Statutory accounts for the years ended 31 March 2017 and 31 March 2016 have been reported on by the auditors who issued an unqualified opinion in respect of both periods and the auditors' reports for 2017 and 2016 did not contain statements under 498(2) or 498(3) of the Companies Act 2006. Statutory accounts for the year ended 31 March 2016 have been filed with the Registrar of Companies. The statutoryaccounts for the year ended 31 March 2017, which were approved by the Board on 23 May 2017, will be delivered to the Registrar of Companies following the Company's Annual General Meeting.
2. Accounting policies
The accounting policies applied by the Group in this preliminary announcement are the same as those applied by the Group in the financial statements for the year ended 31 March 2016.
New standards and interpretations applied
The application of other new and revised standards and interpretations has not had a material effect on the net assets, results and disclosures of the Group.
3. Business and geographical segments
IFRS 8 requires operating segments to be identified on the basis of the internal financial information reported to the Chief Operating Decision Maker (CODM). The Group's CODM is deemed to be the Executive Directors on the Board, who are primarily responsible for the allocation of resources to segments and the assessment of performance of the segments.
The CODM assesses profit performance principally through adjusted profit measures consistent with those disclosed in the Annual Report and Accounts.
For the purposes of managing the business, the Group is organised into one reportable segment, being Food: manufacture and supply of food products to UK grocery retailers, the food service sector and other UK and global food producers.

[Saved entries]
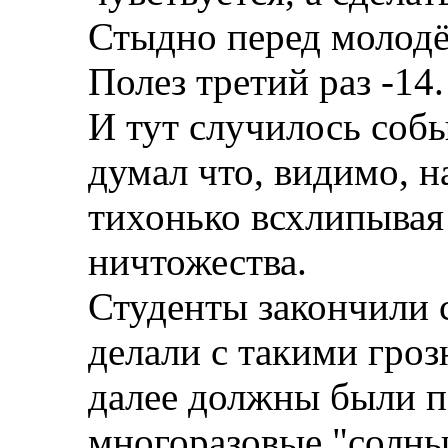
Стыдно перед молодё
Полез третий раз -14.
И тут случилось собы
думал что, видимо, н
тихонько всхлипывая
ничтожества.
Студенты закончили 
делали с такими гро
далее должны были п
многоразовые "солныш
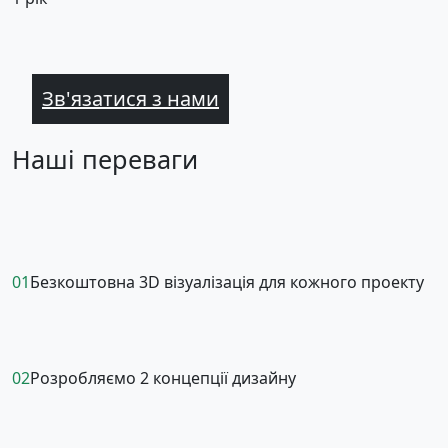
Зв'язатися з нами
Наші переваги
01
Безкоштовна 3D візуалізація для кожного проекту
02
Розробляємо 2 концепції дизайну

■ Work instruction 1 ■
How would you render this sentence from the accounts extract in Spanish: "The accounting policies applied by the Group in this preliminary announcement are the same as those applied by the Group in the financial statements for the year ended 31 March 2016."?
■ Work instruction 2 ■
Can you reproduce the accounts extract from "Statutory accounts for the years" to "Annual General Meeting."?

■ Result 1 ■
Las políticas contables aplicadas por el Grupo en este anuncio preliminar son las mismas que las aplicadas por el Grupo en los estados financieros del ejercicio terminado el 31 de marzo de 2016.

■ Result 2 ■
Statutory accounts for the years ended 31 March 2017 and 31 March 2016 have been reported on by the auditors who issued an unqualified opinion in respect of both periods and the auditors' reports for 2017 and 2016 did not contain statements under 498(2) or 498(3) of the Companies Act 2006. Statutory accounts for the year ended 31 March 2016 have been filed with the Registrar of Companies. The statutoryaccounts for the year ended 31 March 2017, which were approved by the Board on 23 May 2017, will be delivered to the Registrar of Companies following the Company's Annual General Meeting.